[[ PROVIDED RECORDS, beginning ]]
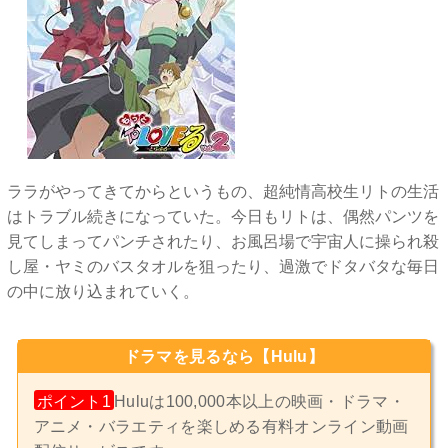
ララがやってきてからというもの、超純情高校生リトの生活
はトラブル続きになっていた。今日もリトは、偶然パンツを
見てしまってパンチされたり、お風呂場で宇宙人に操られ殺
し屋・ヤミのバスタオルを狙ったり、過激でドタバタな毎日
の中に放り込まれていく。
ドラマを見るなら【Hulu】
ポイント1
Huluは100,000本以上の映画・ドラマ・
アニメ・バラエティを楽しめる有料オンライン動画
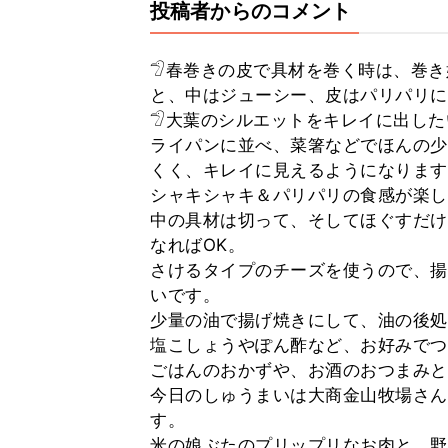
投稿者からのコメント
𓅿春巻きの皮で具材を巻く時は、巻
と、中はジューシー、皮はパリパリに
𓅿大葉のシルエットをキレイに出し
ライパンに並べ、菜箸などでほんの少
くく、キレイに見えるようになります
シャキシャキ＆パリパリの食感が楽し
中の具材は切って、そしてほぐすだけ
なればOK。
さけるタイプのチーズを使うので、揚
いです。
少量の油で揚げ焼きにして、油の後処
塩こしょうやぽん酢など、お好みでつ
ごはんのおかずや、お酒のおつまみと
今日のしゅうまいは大商金山牧場さん( @
す。
米の娘ぶたのプリップリなお肉と、野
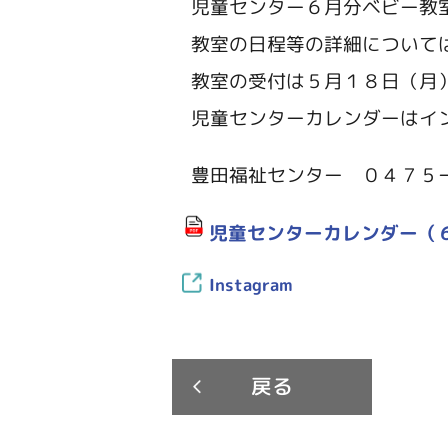
児童センター６月分ベビー教
教室の日程等の詳細については
教室の受付は５月１８日（月）
児童センターカレンダーはイン
豊田福祉センター ０４７５
児童センターカレンダー（
Instagram
戻る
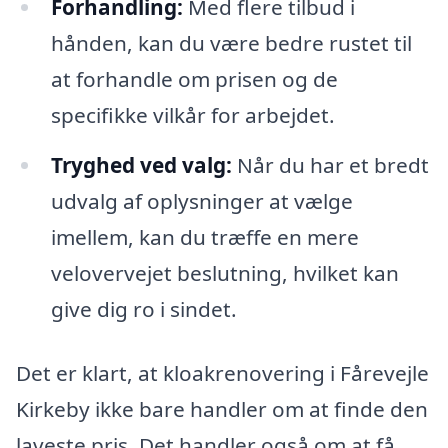
Forhandling:
Med flere tilbud i
hånden, kan du være bedre rustet til
at forhandle om prisen og de
specifikke vilkår for arbejdet.
Tryghed ved valg:
Når du har et bredt
udvalg af oplysninger at vælge
imellem, kan du træffe en mere
velovervejet beslutning, hvilket kan
give dig ro i sindet.
Det er klart, at kloakrenovering i Fårevejle
Kirkeby ikke bare handler om at finde den
laveste pris. Det handler også om at få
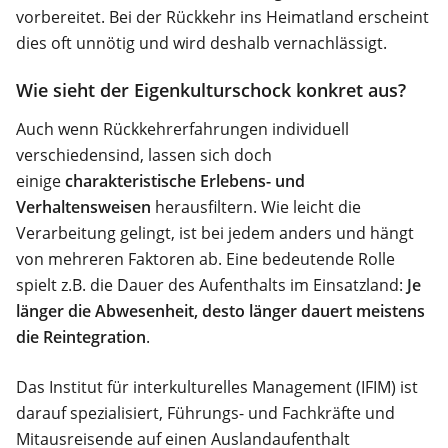
vorbereitet. Bei der Rückkehr ins Heimatland erscheint
dies oft unnötig und wird deshalb vernachlässigt.
Wie sieht der Eigenkulturschock konkret aus?
Auch wenn Rückkehrerfahrungen individuell
verschiedensind, lassen sich doch
einige
charakteristische Erlebens- und
Verhaltensweisen
herausfiltern. Wie leicht die
Verarbeitung gelingt, ist bei jedem anders und hängt
von mehreren Faktoren ab. Eine bedeutende Rolle
spielt z.B. die Dauer des Aufenthalts im Einsatzland:
Je
länger die Abwesenheit, desto länger dauert meistens
die Reintegration
.
Das Institut für interkulturelles Management (IFIM) ist
darauf spezialisiert, Führungs- und Fachkräfte und
Mitausreisende auf einen Auslandaufenthalt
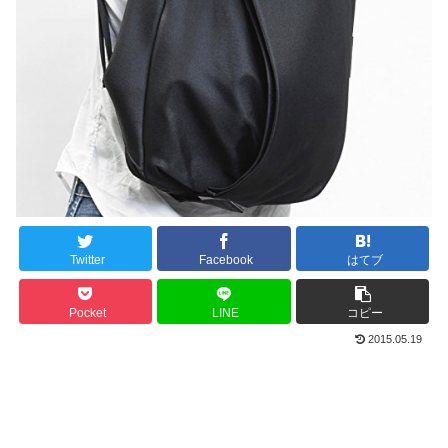
Twitter
Facebook
はてブ
Pocket
LINE
コピー
2015.05.19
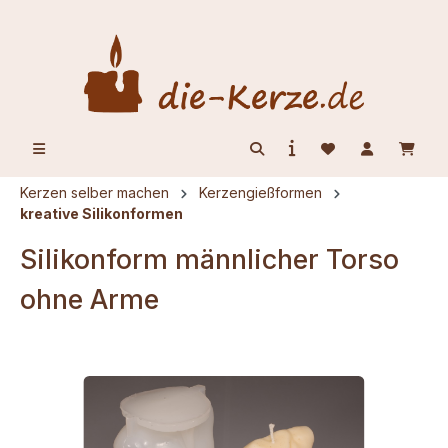
alt springen
Kerzen selber machen
Kerzengießformen
kreative Silikonformen
Silikonform männlicher Torso
ohne Arme
Bildergalerie überspringen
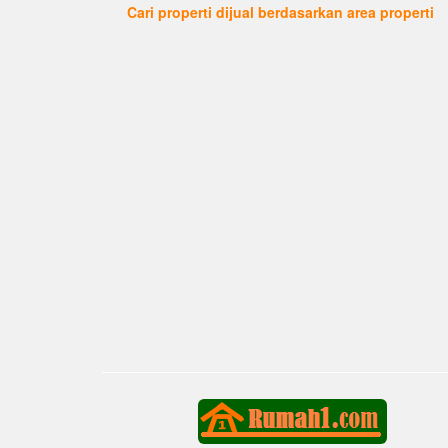
Cari properti dijual berdasarkan area properti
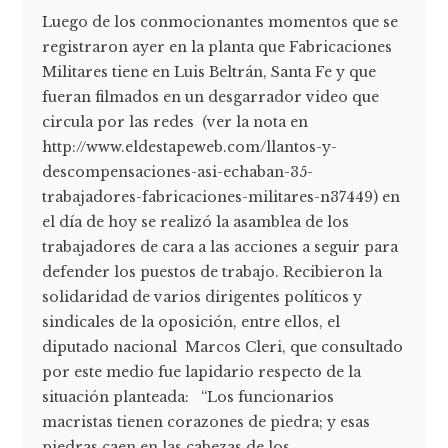
Luego de los conmocionantes momentos que se
registraron ayer en la planta que Fabricaciones
Militares tiene en Luis Beltrán, Santa Fe y que
fueran filmados en un desgarrador video que
circula por las redes (ver la nota en
http://www.eldestapeweb.com/llantos-y-
descompensaciones-asi-echaban-35-
trabajadores-fabricaciones-militares-n37449) en
el día de hoy se realizó la asamblea de los
trabajadores de cara a las acciones a seguir para
defender los puestos de trabajo. Recibieron la
solidaridad de varios dirigentes políticos y
sindicales de la oposición, entre ellos, el
diputado nacional Marcos Cleri, que consultado
por este medio fue lapidario respecto de la
situación planteada: “Los funcionarios
macristas tienen corazones de piedra; y esas
piedras caen en las cabezas de los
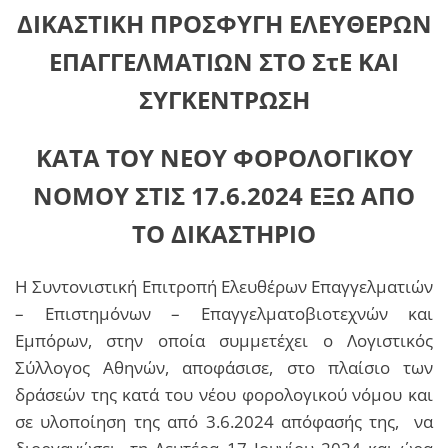
ΔΙΚΑΣΤΙΚΗ ΠΡΟΣΦΥΓΗ ΕΛΕΥΘΕΡΩΝ
ΕΠΑΓΓΕΛΜΑΤΙΩΝ ΣΤΟ ΣτΕ ΚΑΙ
ΣΥΓΚΕΝΤΡΩΣΗ
ΚΑΤA ΤΟΥ ΝΕΟΥ ΦΟΡΟΛΟΓΙΚΟΥ
ΝΟΜΟΥ ΣΤΙΣ 17.6.2024 ΕΞΩ ΑΠΟ
ΤΟ ΔΙΚΑΣΤΗΡΙΟ
Η Συντονιστική Επιτροπή Ελευθέρων Επαγγελματιών
– Επιστημόνων – Επαγγελματοβιοτεχνών και
Εμπόρων, στην οποία συμμετέχει ο Λογιστικός
Σύλλογος Αθηνών, αποφάσισε, στο πλαίσιο των
δράσεών της κατά του νέου φορολογικού νόμου και
σε υλοποίηση της από 3.6.2024 απόφασής της, να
[[ PROVIDED RECORDS, end ]]
TO-DO ITEM: Reproduce the text of all the material with each "児童センター" renamed to "子どもセンター", keeping everything else unchanged and leaving out the pictures.

RESPONSE AREA:
ララがやってきてからというもの、超純情高校生リトの生活
はトラブル続きになっていた。今日もリトは、偶然パンツを
見てしまってパンチされたり、お風呂場で宇宙人に操られ殺
し屋・ヤミのバスタオルを狙ったり、過激でドタバタな毎日
の中に放り込まれていく。
ドラマを見るなら【Hulu】
ポイント1
Huluは100,000本以上の映画・ドラマ・
アニメ・バラエティを楽しめる有料オンライン動画
投稿者からのコメント
𓅿春巻きの皮で具材を巻く時は、巻
と、中はジューシー、皮はパリパリに
𓅿大葉のシルエットをキレイに出し
ライパンに並べ、菜箸などでほんの少
くく、キレイに見えるようになります
シャキシャキ＆パリパリの食感が楽し
中の具材は切って、そしてほぐすだけ
なればOK。
さけるタイプのチーズを使うので、揚
いです。
少量の油で揚げ焼きにして、油の後処
塩こしょうやぽん酢など、お好みでつ
ごはんのおかずや、お酒のおつまみと
今日のしゅうまいは大商金山牧場さん( @
す。
米の娘ぶたのプリップリなお肉と、野
子どもセンター６月分ベビー教
教室の日程等の詳細については
教室の受付は５月１８日（月）
子どもセンターカレンダーはイン
豊田福祉センター ０４７５
子どもセンターカレンダー（
Instagram
戻る
Forhandling:
Med flere tilbud i
hånden, kan du være bedre rustet til
at forhandle om prisen og de
specifikke vilkår for arbejdet.
Tryghed ved valg:
Når du har et bredt
udvalg af oplysninger at vælge
imellem, kan du træffe en mere
velovervejet beslutning, hvilket kan
give dig ro i sindet.
Det er klart, at kloakrenovering i Fårevejle
Kirkeby ikke bare handler om at finde den
laveste pris. Det handler også om at få
vorbereitet. Bei der Rückkehr ins Heimatland erscheint
dies oft unnötig und wird deshalb vernachlässigt.
Wie sieht der Eigenkulturschock konkret aus?
Auch wenn Rückkehrerfahrungen individuell
verschiedensind, lassen sich doch
einige
charakteristische Erlebens- und
Verhaltensweisen
herausfiltern. Wie leicht die
Verarbeitung gelingt, ist bei jedem anders und hängt
von mehreren Faktoren ab. Eine bedeutende Rolle
spielt z.B. die Dauer des Aufenthalts im Einsatzland:
Je
länger die Abwesenheit, desto länger dauert meistens
die Reintegration
.
Das Institut für interkulturelles Management (IFIM) ist
darauf spezialisiert, Führungs- und Fachkräfte und
Mitausreisende auf einen Auslandaufenthalt
Twitter
Facebook
はてブ
Pocket
LINE
コピー
2015.05.19
alt springen
Kerzen selber machen
Kerzengießformen
kreative Silikonformen
Silikonform männlicher Torso
ohne Arme
Bildergalerie überspringen
Cari properti dijual berdasarkan area properti
Luego de los conmocionantes momentos que se
registraron ayer en la planta que Fabricaciones
Militares tiene en Luis Beltrán, Santa Fe y que
fueran filmados en un desgarrador video que
circula por las redes (ver la nota en
http://www.eldestapeweb.com/llantos-y-
descompensaciones-asi-echaban-35-
trabajadores-fabricaciones-militares-n37449) en
el día de hoy se realizó la asamblea de los
trabajadores de cara a las acciones a seguir para
defender los puestos de trabajo. Recibieron la
solidaridad de varios dirigentes políticos y
sindicales de la oposición, entre ellos, el
diputado nacional Marcos Cleri, que consultado
por este medio fue lapidario respecto de la
situación planteada: “Los funcionarios
macristas tienen corazones de piedra; y esas
piedras caen en las cabezas de los
ΔΙΚΑΣΤΙΚΗ ΠΡΟΣΦΥΓΗ ΕΛΕΥΘΕΡΩΝ
ΕΠΑΓΓΕΛΜΑΤΙΩΝ ΣΤΟ ΣτΕ ΚΑΙ
ΣΥΓΚΕΝΤΡΩΣΗ
ΚΑΤA ΤΟΥ ΝΕΟΥ ΦΟΡΟΛΟΓΙΚΟΥ
ΝΟΜΟΥ ΣΤΙΣ 17.6.2024 ΕΞΩ ΑΠΟ
ΤΟ ΔΙΚΑΣΤΗΡΙΟ
Η Συντονιστική Επιτροπή Ελευθέρων Επαγγελματιών
– Επιστημόνων – Επαγγελματοβιοτεχνών και
Εμπόρων, στην οποία συμμετέχει ο Λογιστικός
Σύλλογος Αθηνών, αποφάσισε, στο πλαίσιο των
δράσεών της κατά του νέου φορολογικού νόμου και
σε υλοποίηση της από 3.6.2024 απόφασής της, να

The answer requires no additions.